Will my coffee maker burn my house down?
December 1, 2007 8:28 PM   Subscribe

Will my coffee maker burn my house down?

I left my coffee maker (Mr. Coffee, switch model) on with about a quarter pot's worth of coffee still in it. I won't be back home to turn it off for 3 days. It sits atop my microwave. How worried should I be of it starting a fire?
posted by ecks to Food & Drink (10 answers total)
 
You will probably come home to a cracked coffee pot or possibly one that shattered. Almost all the newer models of coffee makers (and irons) have automatic shut-off features now--might be worth the $30 investment to have that piece of mind.
posted by 45moore45 at 8:40 PM on December 1, 2007


peace of mind. Oy.
posted by 45moore45 at 8:40 PM on December 1, 2007


Well...I've never left one on for quite that long, but I have let it go for like a day and a half, and it smoked and stunk up the house something awful. I will state the obvious, that if anyone has a key to your place, they should go turn off your Mr. Coffee.
posted by SixteenTons at 8:41 PM on December 1, 2007


does it not have an automatic shutoff? most do, these days.
posted by thinkingwoman at 11:11 PM on December 1, 2007


If it doesn't have automatic shutoff, you should be very worried. The apartment below ours left their pot on overnight, and by the morning there was a fire. The smoke smell was terrible. Please, get someone into your place to turn it off.
posted by xsquared-1 at 4:25 AM on December 2, 2007


My 10 year old Mr. Coffee shuts off automatically after 2 hours. Given the downside, I think I'd definitely have somebody check on it if it's possible, but odds are you probably have an auto-shutoff. It's a fairly standard feature exactly because people forget to turn them off!
posted by COD at 5:47 AM on December 2, 2007


I have had used a Bunn industrial, 4 burner machine that had no shut off. There was a small amount of coffee left in the pot, burner on, for a day and a half. It turned to sludge in the bottom of the pot. The pot did not crack. There was an odor of burning coffee but no smoke.

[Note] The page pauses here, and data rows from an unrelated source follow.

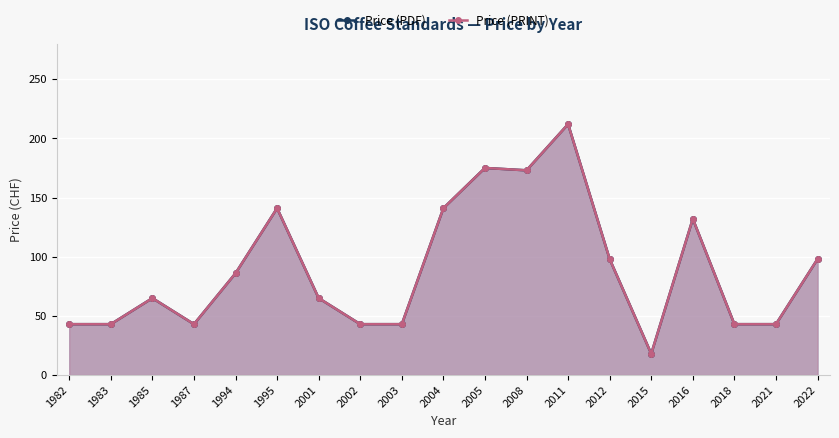

At which category does Price (PDF) reach its first local peak?

1985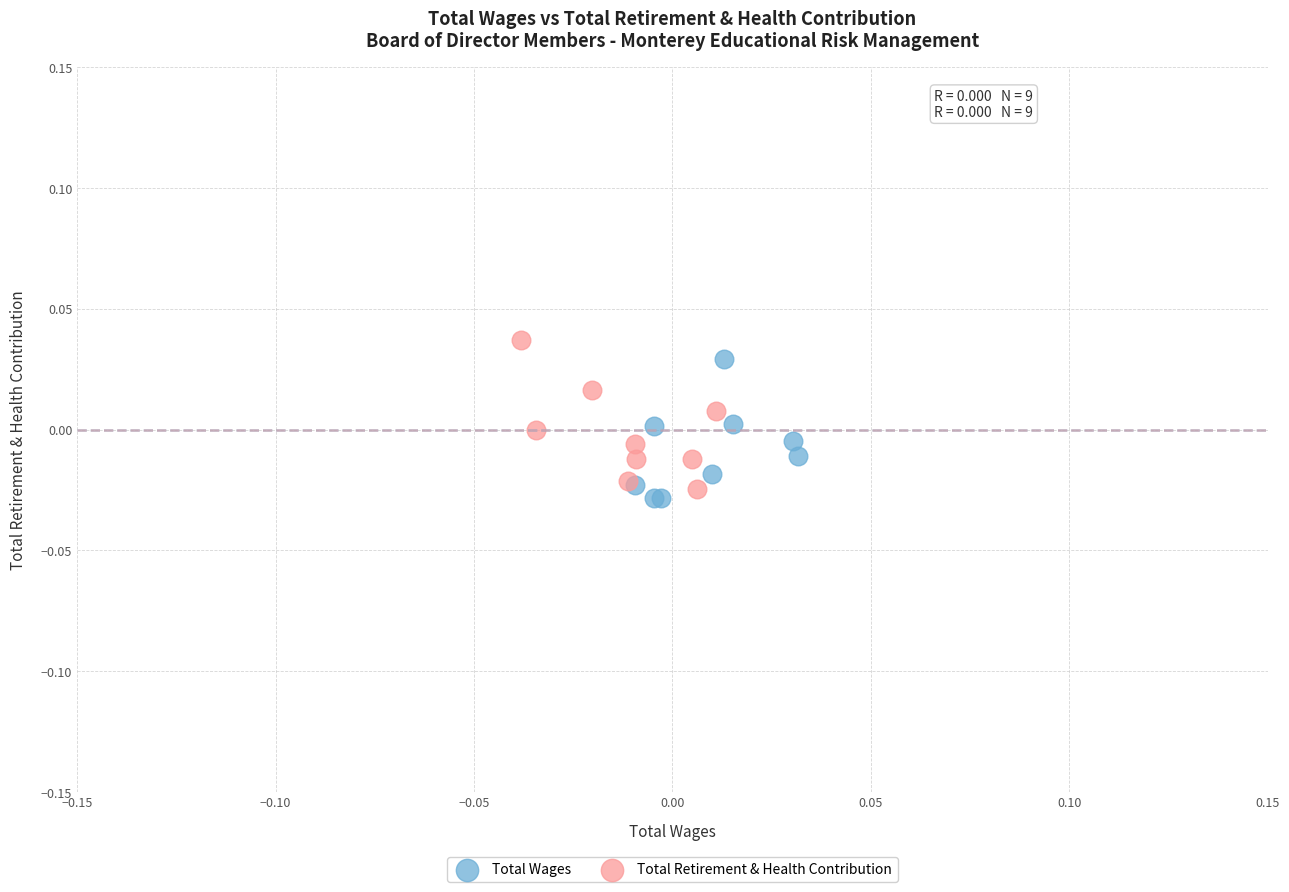

What are all the series names shown in the legend?

Total Wages, Total Retirement & Health Contribution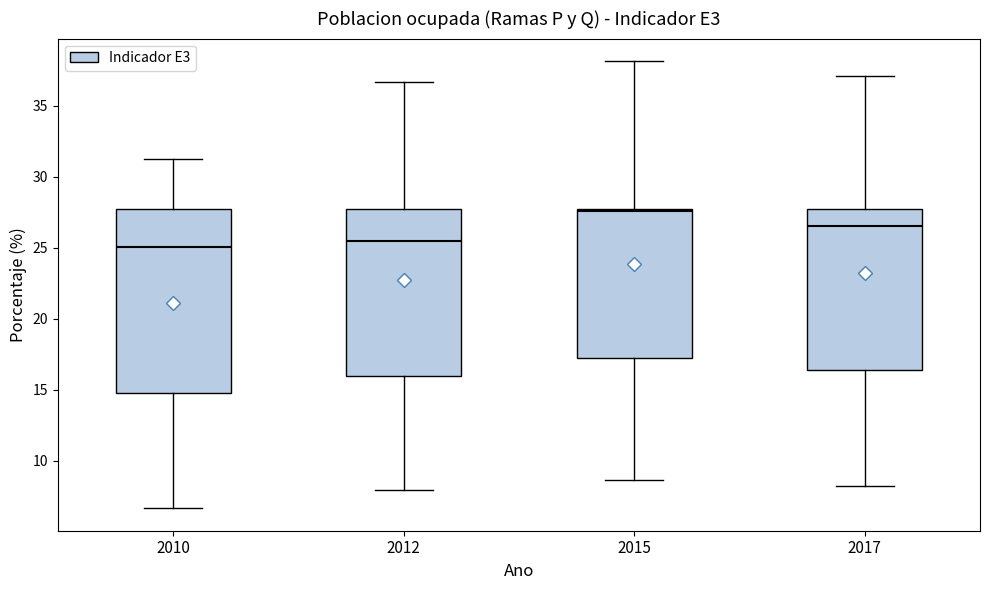

Reading left to right, read every box against the y-axis: the position of its median line, the range the box covers, and the ends of its whiskers. The values are not printed on the chart, so give them approximately, as read against the axis.

2010: median 25.0, box 14.5 to 27.5, whiskers 6.5 to 31.0
2012: median 25.5, box 16.0 to 27.5, whiskers 8.0 to 36.5
2015: median 27.5, box 17.0 to 27.5, whiskers 8.5 to 38.0
2017: median 26.5, box 16.5 to 27.5, whiskers 8.0 to 37.0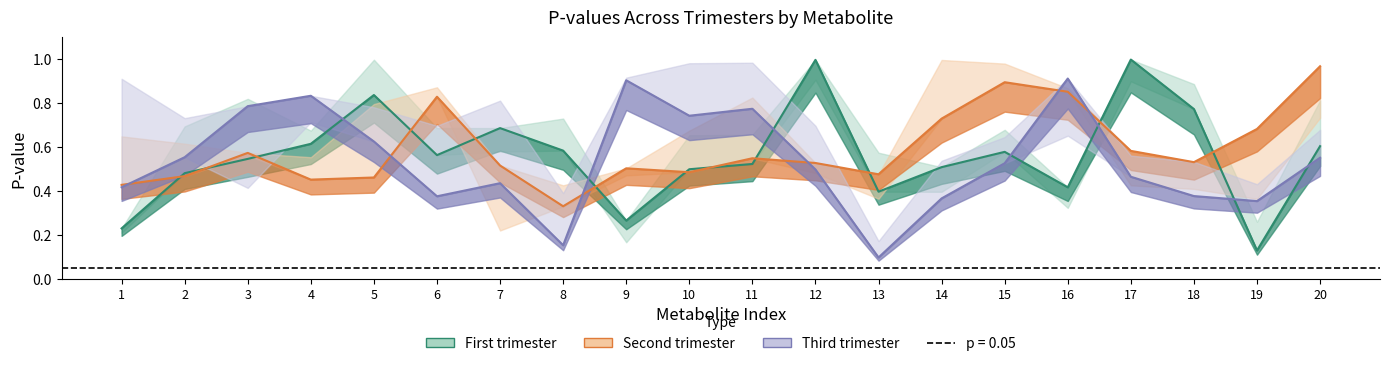

True or false: Second trimester p-value has a value of 0.2 at 10.

False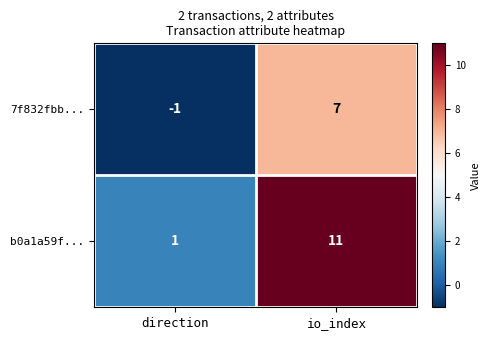

What is the sum of the b0a1a59f... values at io_index and direction?

12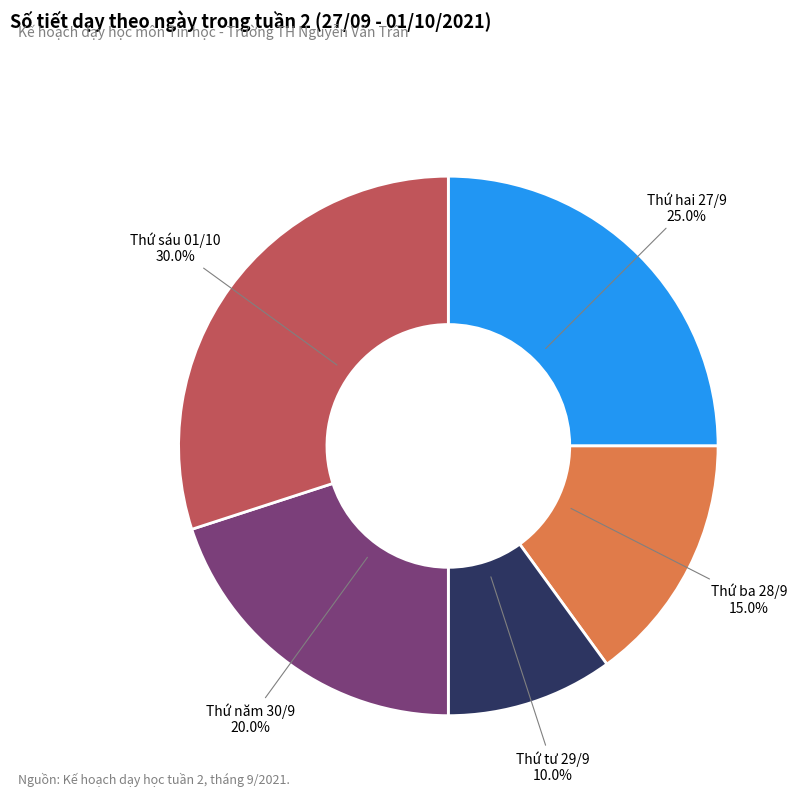

Is there any slice that represents more than half of the pie?

No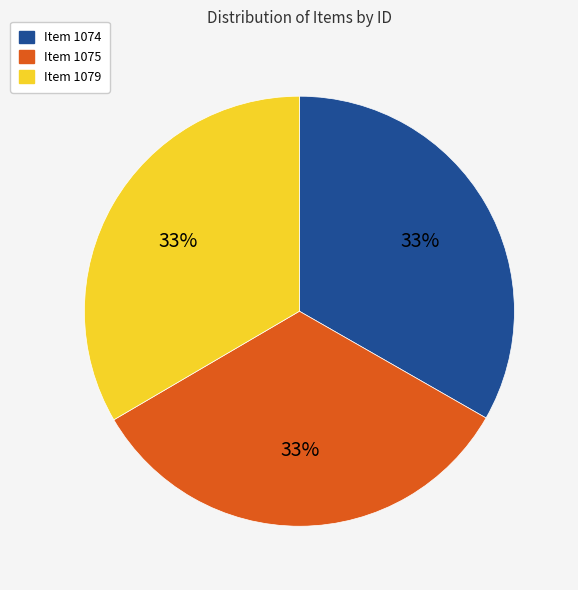

The Item 1074 slice represents 23% of the pie. True or false?

False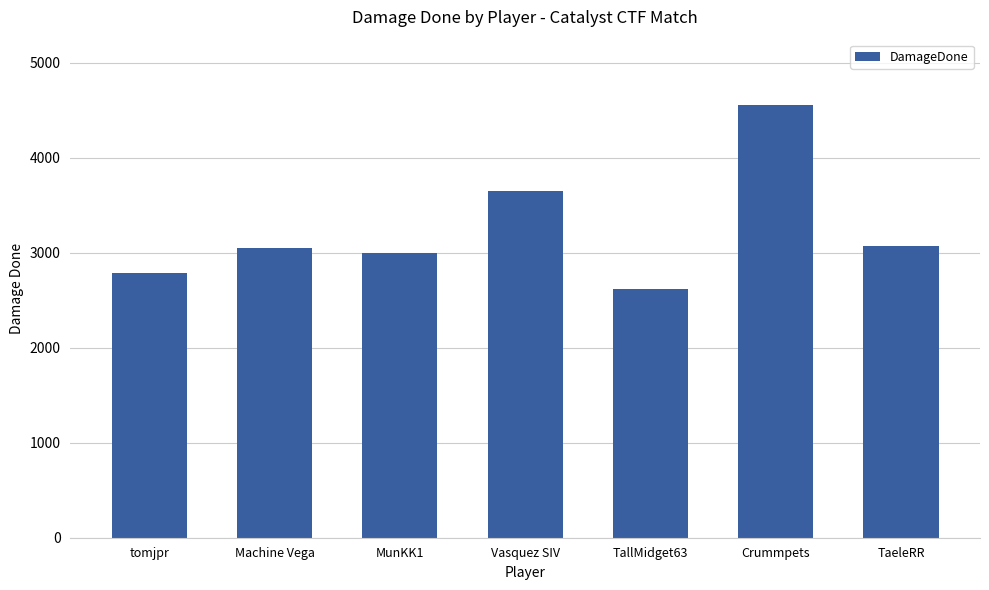

What is the difference between the values at tomjpr and MunKK1?

210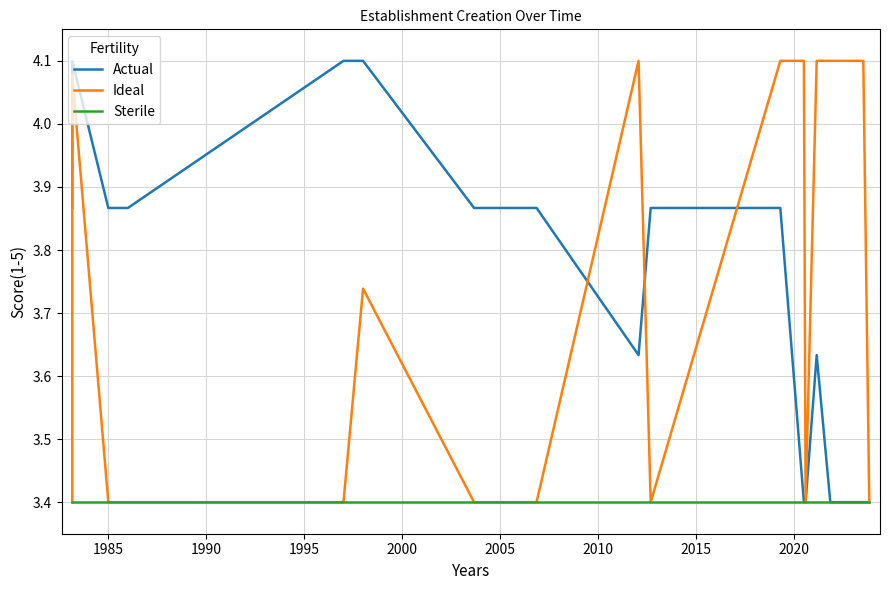

What are all the series names shown in the legend?

Actual, Ideal, Sterile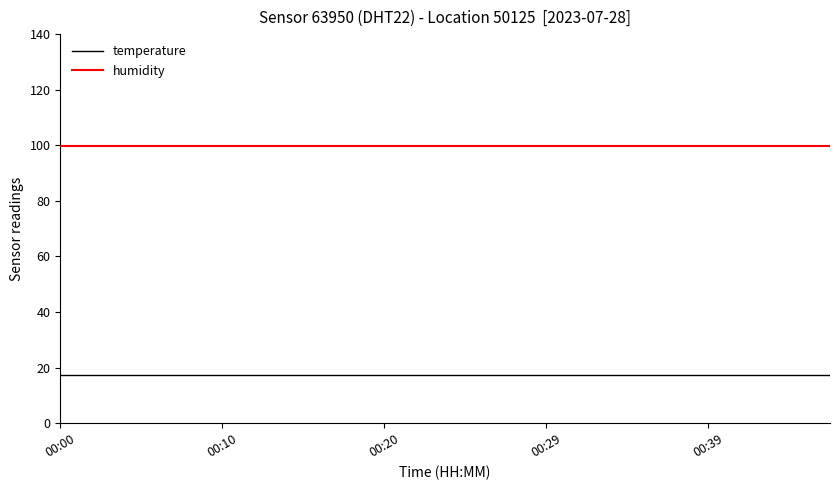

True or false: temperature and humidity cross at least once.

False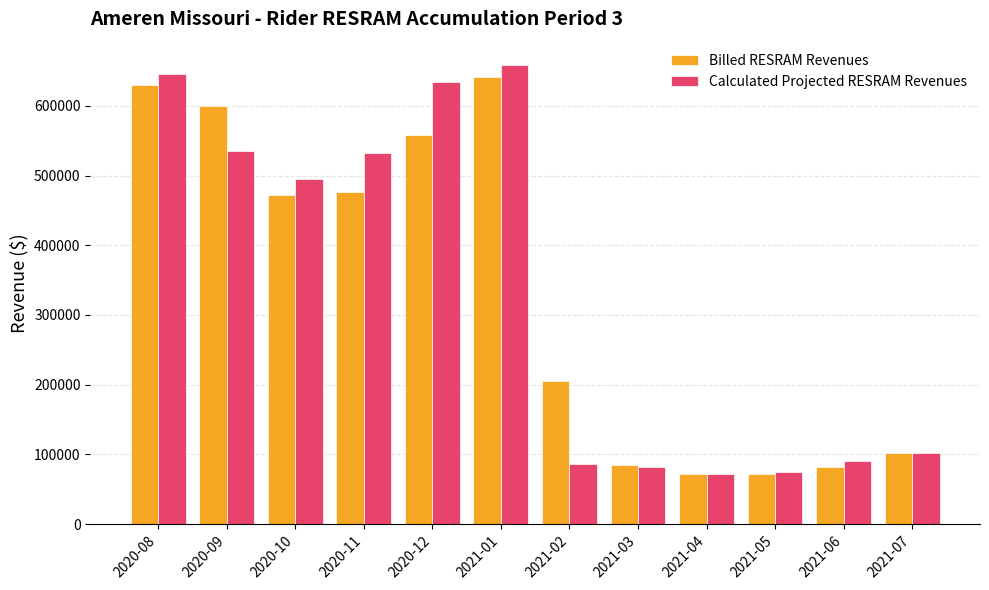

At which label does Billed RESRAM Revenues first exceed 472168?

2020-08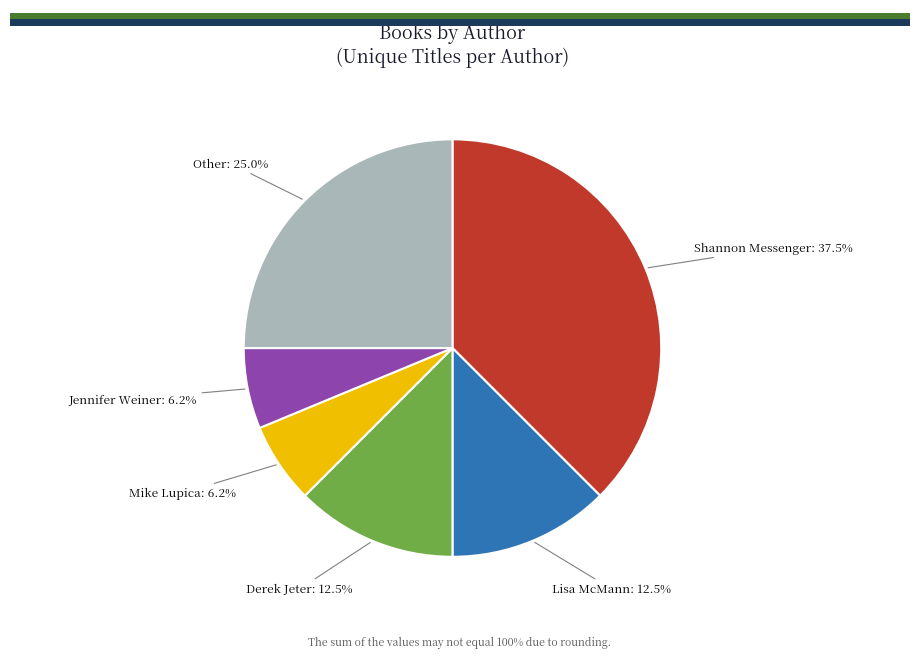

Does any single category account for the majority?

No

So, I suppose if there is a quarter pot of coffee, it would take a while for it to evaporate. As said prior, most every new coffee pot turns itself off in about 120-180 minutes to prevent just this situation.
posted by zerobyproxy at 8:06 AM on December 2, 2007


Years ago I met a homeless guy living on the streets of Norfolk, VA who told me the story of how he became homeless:

He went fishing with a friend one morning and left his Mr. Coffee on. When he got home in the evening the fire department was dousing the remains of his single-wide rental trailer.

He said specifically, "If you have a Mr. Coffee, make sure to turn it off."

So... I'd take the homeless guy's advice and find a way to turn it off.

And maybe switch over a French Press.
posted by wfrgms at 12:45 PM on December 2, 2007


If you haven't been contacted by the local fire department yet...

Couple of decades ago I worked in an office with one of those Bunn coffeemakers. It was pounded into us that you always turned the thing off after 4:00 p.m. or so.

Eventually someone forgot on a Friday afternoon. It stayed on, with about 1/3 pot of coffee, until Monday morning. Pot was scorched and ruined, break room stank for a week, employee responsible was subject to merciless ribbing. Beyond that, no harm done.

This may or may not correspond to your situation.
posted by gimonca at 12:49 PM on December 2, 2007


I have left a small amount of coffee in a crappy pot (with no auto-off function) overnight, at my office, and returned in the morning to find the bottom of the pot encrusted with steaming sludge. I would not want to find out what would happen over three days (but I doubt it's enough to cause a fire).

My uninformed, entirely gut-based intuition is that the heat from a coffee pot warmer is not enough to start a fire.